We allow the programmer to express what they are searching for by using higher-level concepts to express their query as tags, locations and expressions on location relations.

The location of a string of characters within the document is the interval defining its starting and ending position. Locations are grouped into sets and these sets are associated with tags. Tags can be used in conjunctions and disjunctions of interval relations to query for tuples of locations. Consider extracting the date and email from email threads of the form:

"On Wed, Oct 30, 2019 at 10:00 am Jane Doe jane.doe@hotmail.com wrote:"

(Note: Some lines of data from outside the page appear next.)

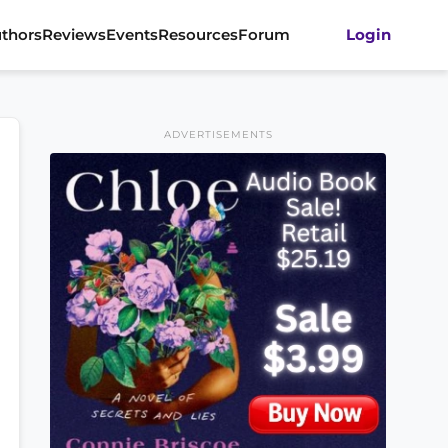
thors
Reviews
Events
Resources
Forum
Login
ADVERTISEMENTS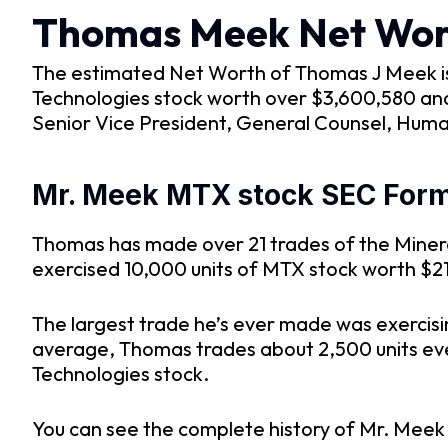
Thomas Meek Net Wor
The estimated Net Worth of Thomas J Meek is a
Technologies stock worth over $3,600,580 and 
Senior Vice President, General Counsel, Huma
Mr. Meek MTX stock SEC Form 
Thomas has made over 21 trades of the Mineral
exercised 10,000 units of MTX stock worth $2
The largest trade he’s ever made was exercisi
average, Thomas trades about 2,500 units every
Technologies stock.
You can see the complete history of Mr. Meek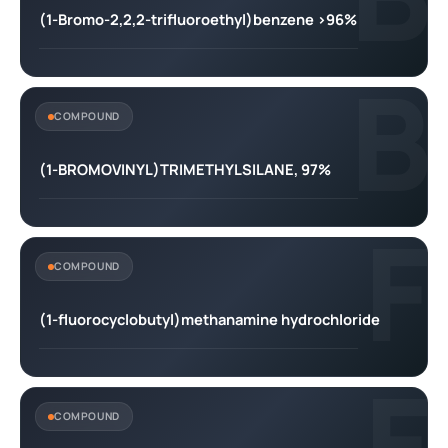
(1-Bromo-2,2,2-trifluoroethyl)benzene >96%
B
COMPOUND
(1-BROMOVINYL)TRIMETHYLSILANE, 97%
F
COMPOUND
(1-fluorocyclobutyl)methanamine hydrochloride
F
COMPOUND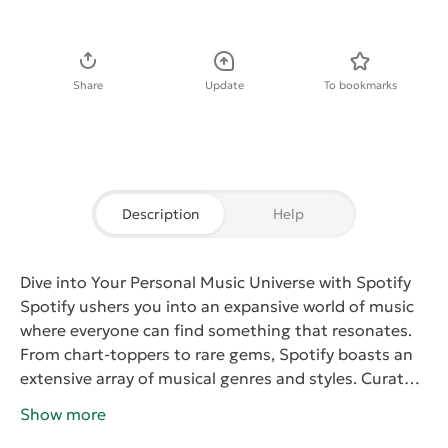
Download APK
Share
Update
To bookmarks
Description
Help
Dive into Your Personal Music Universe with Spotify
Spotify
ushers you into an expansive world of music
where everyone can find something that resonates.
From chart-toppers to rare gems, Spotify boasts an
extensive array of musical genres and styles.
Curated
Playlists for Every Moment
With
Spotify
, your tunes
Show more
are always at your fingertips. Craft your playlists or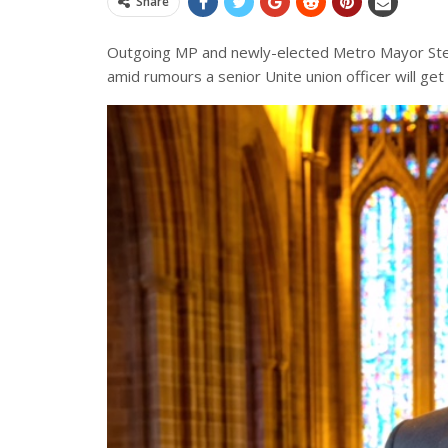
Share
Outgoing MP and newly-elected Metro Mayor Steve
amid rumours a senior Unite union officer will get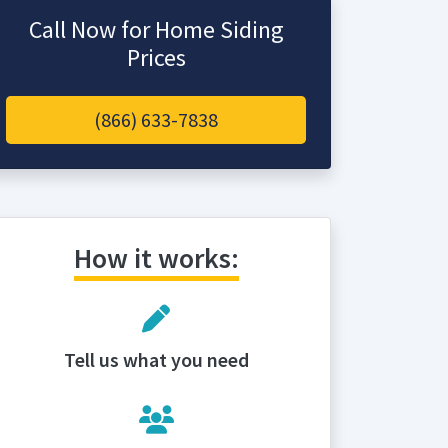
Call Now for Home Siding
Prices
(866) 633-7838
How it works:
Tell us what you need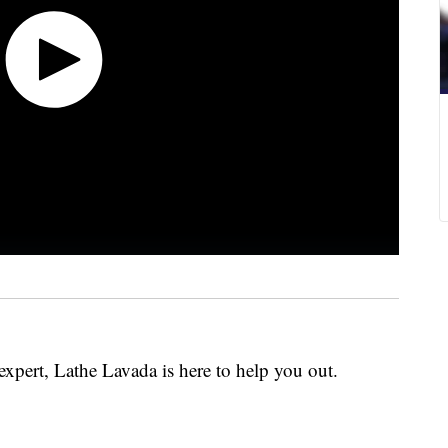
expert, Lathe Lavada is here to help you out.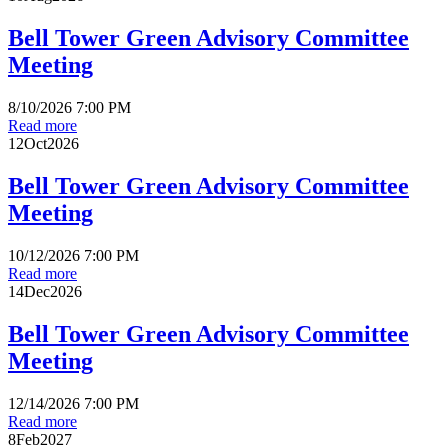
Bell Tower Green Advisory Committee
Meeting
8/10/2026 7:00 PM
Read more
12
Oct
2026
Bell Tower Green Advisory Committee
Meeting
10/12/2026 7:00 PM
Read more
14
Dec
2026
Bell Tower Green Advisory Committee
Meeting
12/14/2026 7:00 PM
Read more
8
Feb
2027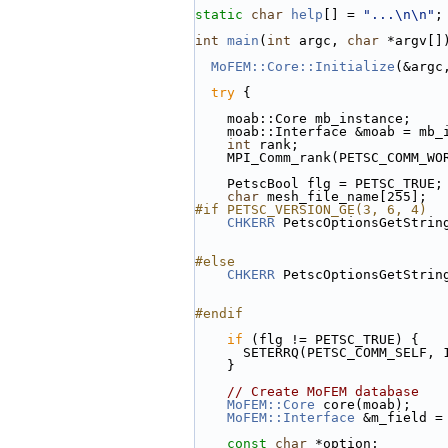
static
char
help
[] = 
"...\n\n"
;
int
main
(
int
 argc, 
char
 *argv[]
MoFEM::Core::Initialize
(&argc
try
 {
    moab::Core mb_instance;
    moab::Interface &moab = mb
int
 rank;
    MPI_Comm_rank(PETSC_COMM_W
    PetscBool flg = PETSC_TRUE;
char
 mesh_file_name[255];
#if PETSC_VERSION_GE(3, 6, 4)
CHKERR
 PetscOptionsGetStrin
#else
CHKERR
 PetscOptionsGetStrin
#endif
if
 (flg != PETSC_TRUE) {
      SETERRQ(PETSC_COMM_SELF, 
    }
// Create MoFEM database
MoFEM::Core
 core(moab);
MoFEM::Interface
 &m_field =
const
char
 *option;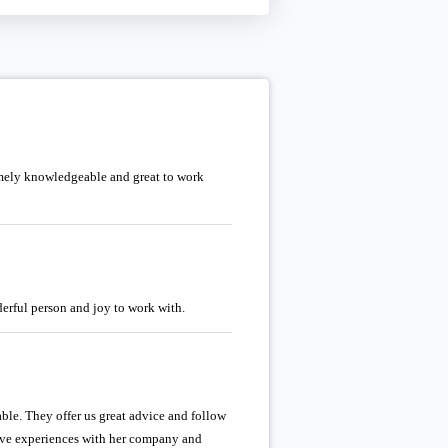
emely knowledgeable and great to work
erful person and joy to work with.
e. They offer us great advice and follow
tive experiences with her company and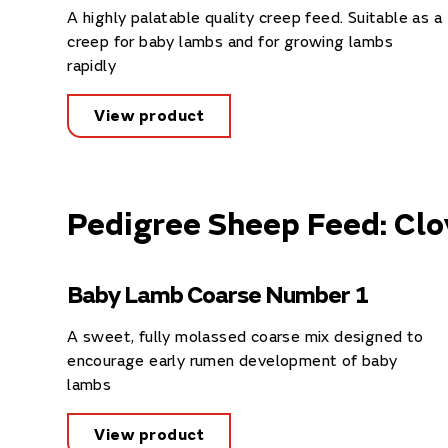
A highly palatable quality creep feed. Suitable as a
creep for baby lambs and for growing lambs
rapidly
View product
Pedigree Sheep Feed: Clo
Baby Lamb Coarse Number 1
A sweet, fully molassed coarse mix designed to
encourage early rumen development of baby
lambs
View product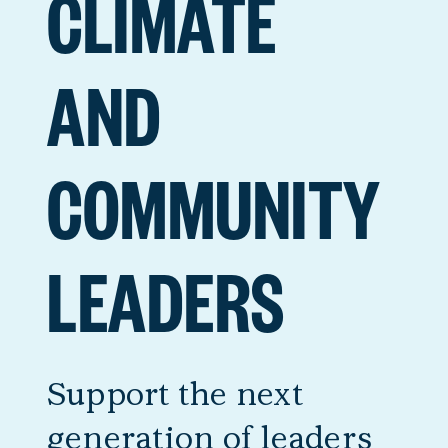
CLIMATE
AND
COMMUNITY
LEADERS
Support the next
generation of leaders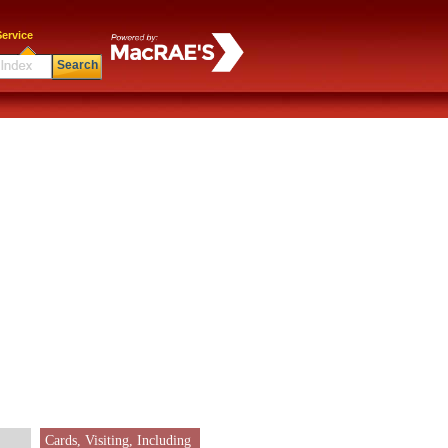
ervice
Search
Cards, Visiting, Including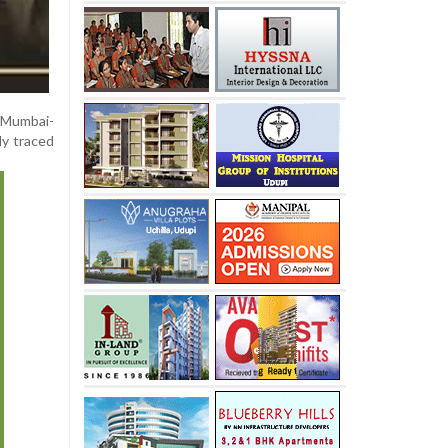
e Mumbai-
ly traced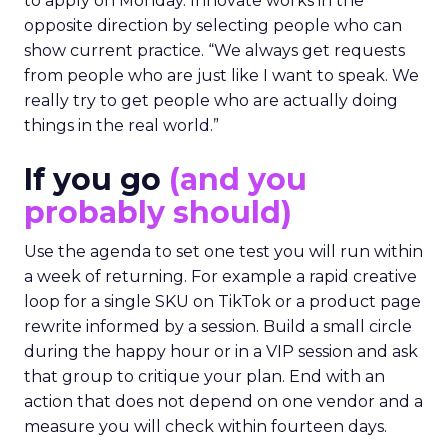
to apply on Monday. Innovate works in the
opposite direction by selecting people who can
show current practice. “We always get requests
from people who are just like I want to speak. We
really try to get people who are actually doing
things in the real world.”
If you go
(and you
probably should)
Use the agenda to set one test you will run within
a week of returning. For example a rapid creative
loop for a single SKU on TikTok or a product page
rewrite informed by a session. Build a small circle
during the happy hour or in a VIP session and ask
that group to critique your plan. End with an
action that does not depend on one vendor and a
measure you will check within fourteen days.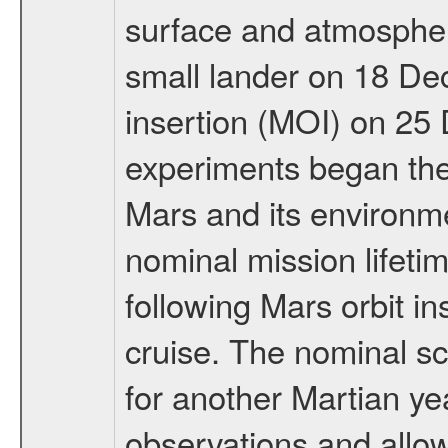
surface and atmosphere
small lander on 18 De
insertion (MOI) on 25
experiments began the 
Mars and its environmen
nominal mission lifeti
following Mars orbit in
cruise. The nominal s
for another Martian ye
observations and allo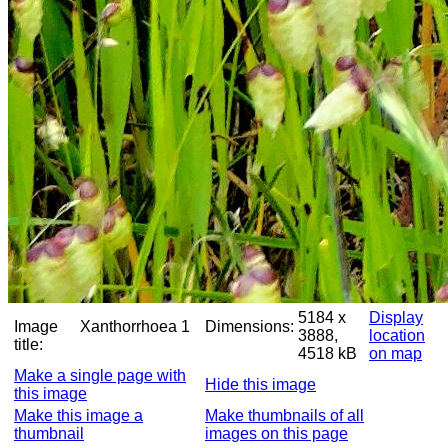
5184 x
Display
Image
Xanthorrhoea 1
Dimensions:
3888,
location
title:
4518 kB
on map
Make a single page with
Hide this image
this image
Make this image a
Make thumbnails of all
thumbnail
images on this page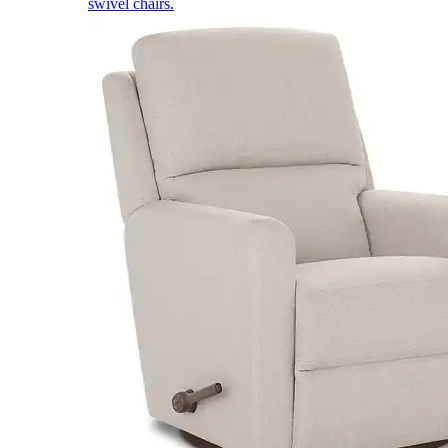
swivel chairs.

Tags ON and WROTE can be associated with locations of strings "On" and "wrote:" in the body of the email. Tags DATE and EMAIL can be associated with dates and emails in the email body. We can find 4-tuples l1, l2, l3, l4 of locations in ON, WROTE, DATE, and EMAIL, respectively; such that each tuple satisfies the following predicate: seq_before(l1, l3, l4, l2) and distance(l1,l2)<100. Interval relation "seq_before" is satisfied if l1 < l3 < l4 < l2. Function "distance" computes the number of characters between the end of location l1 and the beginning of l2. This predicate selects 4-tuples that follow the pattern of the email thread above. To select only the date and email, we project the 4-tuple to (l3, l4).

In this talk, we will describe the query language in detail and its implementation in python. We will present a jupyter notebook with examples that illustrate how functionality changes and enhancements can be done by changing old queries or adding new queries, which makes the code much easier to maintain.


Prior Knowledge Expected

No previous knowledge expected

After earning his Ph.D., David Barrett has been teaching and applying results from computer-science research to engineer solutions for large-scale software problems for the last twenty years. His expertise includes machine learning, software systems, networks, databases, programming languages and compiler-construction. He has presented talks at peer-reviewed academic conferences on data layouts and retrieval scheduling for multimedia, and dynamic memory allocation for programming languages. He has also presented on document databases, and software vulnerabilities at NoSQLNow and the Open Source Summit.

Martha's professional experience in research and development spans decades of work in both academia and industry. After earning her PhD, she worked on research in databases, multimedia systems, machine learning and natural language processing. Her research work has been published in peer-reviewed journals and academic conference proceedings. Her development experience spans multiple industries, including: high performance parallel systems, cybersecurity, fintech, and healthcare.